Data extract:
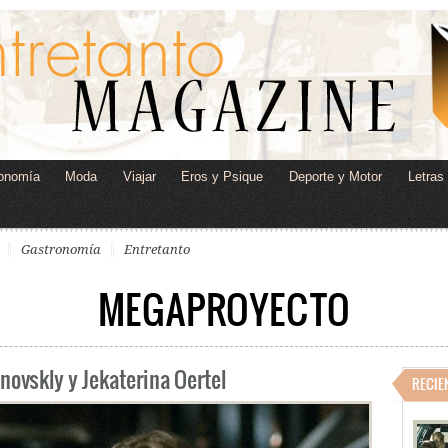
onomía
Moda
Viajar
Eros y Psique
Deporte y Motor
Letras
Gastronomía
Entretanto
MEGAPROYECTO
novskly y Jekaterina Oertel
RECIE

Required work: Before you return the listing exactly, strip out its pictures.

Exercise output:
onomía
Moda
Viajar
Eros y Psique
Deporte y Motor
Letras
Gastronomía
Entretanto
MEGAPROYECTO
novskly y Jekaterina Oertel
RECIE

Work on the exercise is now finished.